- [Requirement]: Return, from the lines below, each one that includes the word "down".

- [Supplied information]:
######

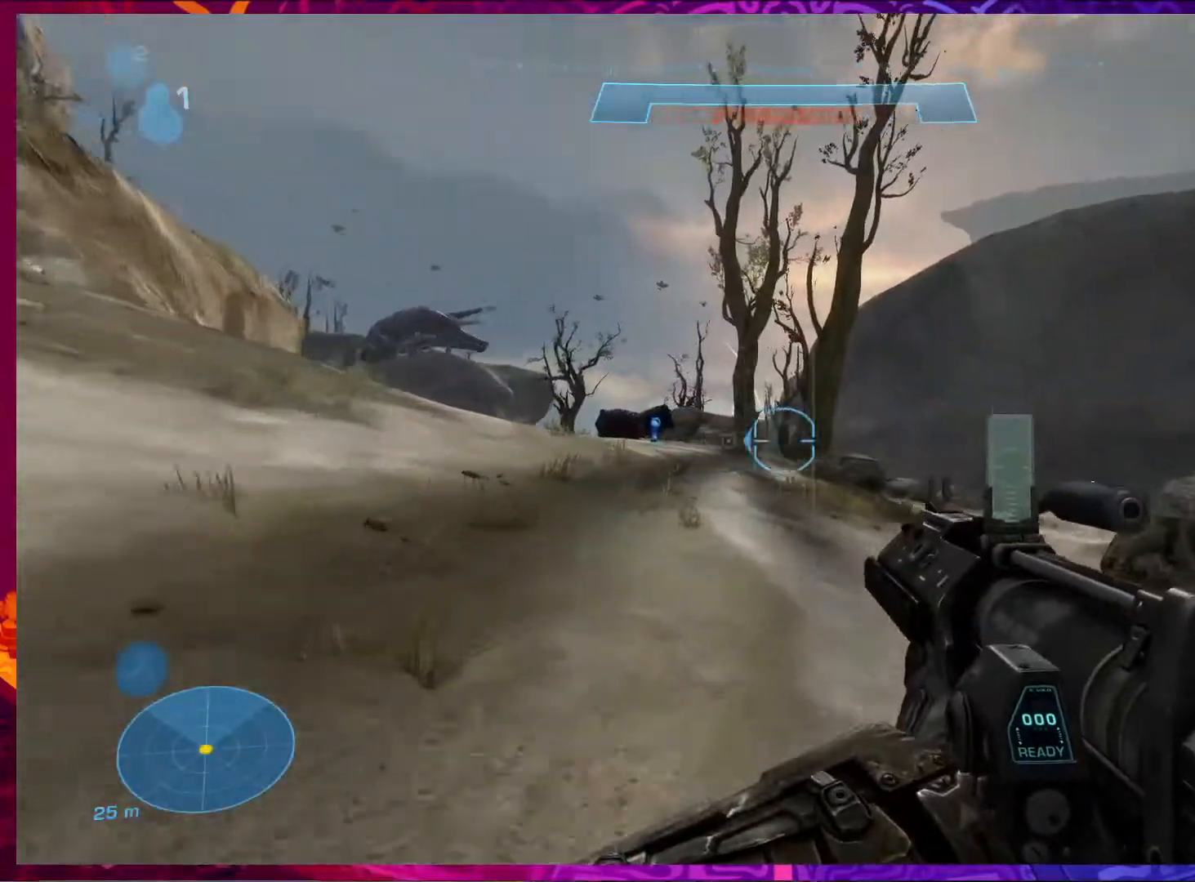
{"keys": ["d", "w"], "mouse": [], "events": [[33, "shift", "up"], [500, "d", "down"]]}
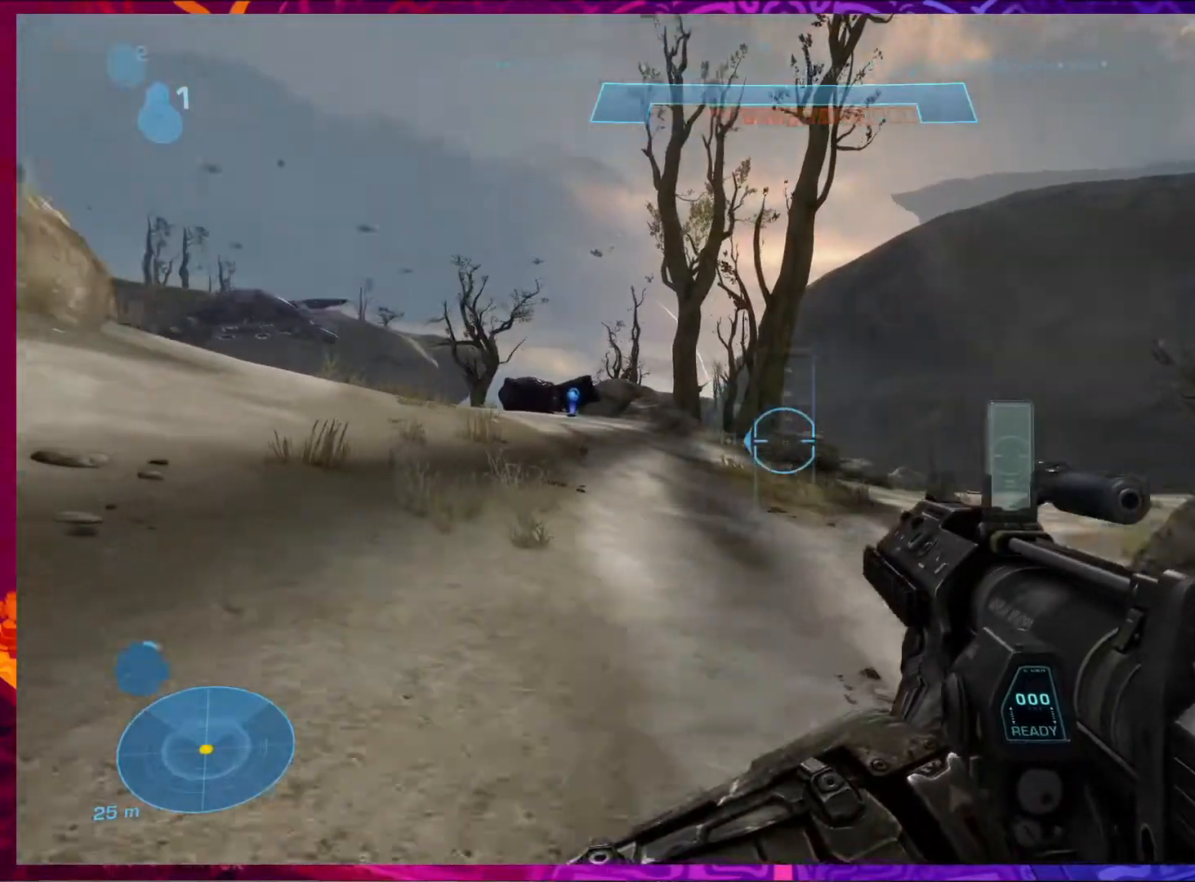
{"keys": ["d"], "mouse": [], "events": [[133, "w", "up"]]}
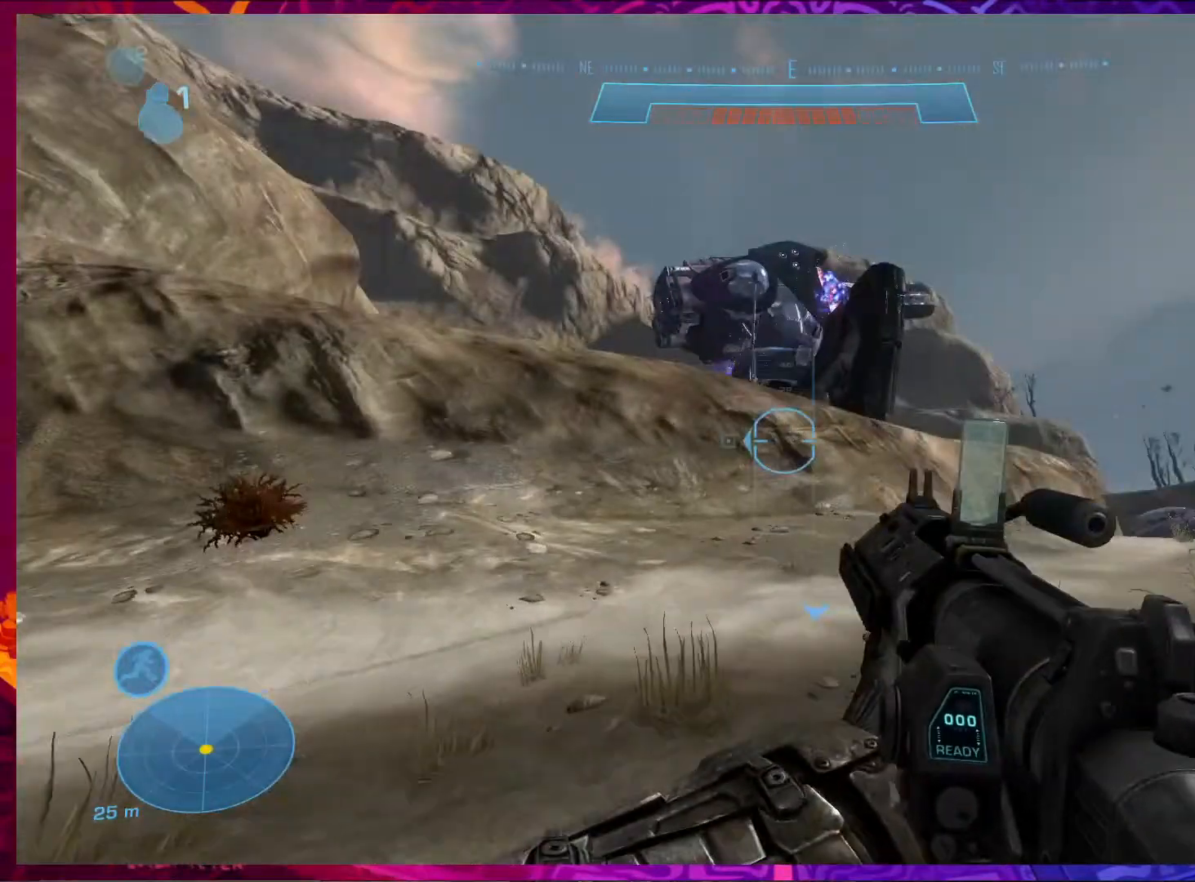
{"keys": ["d"], "mouse": [], "events": [[333, "1", "down"], [400, "1", "up"]]}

######

- [Response area]:
{"keys": ["d", "w"], "mouse": [], "events": [[33, "shift", "up"], [500, "d", "down"]]}
{"keys": ["d"], "mouse": [], "events": [[333, "1", "down"], [400, "1", "up"]]}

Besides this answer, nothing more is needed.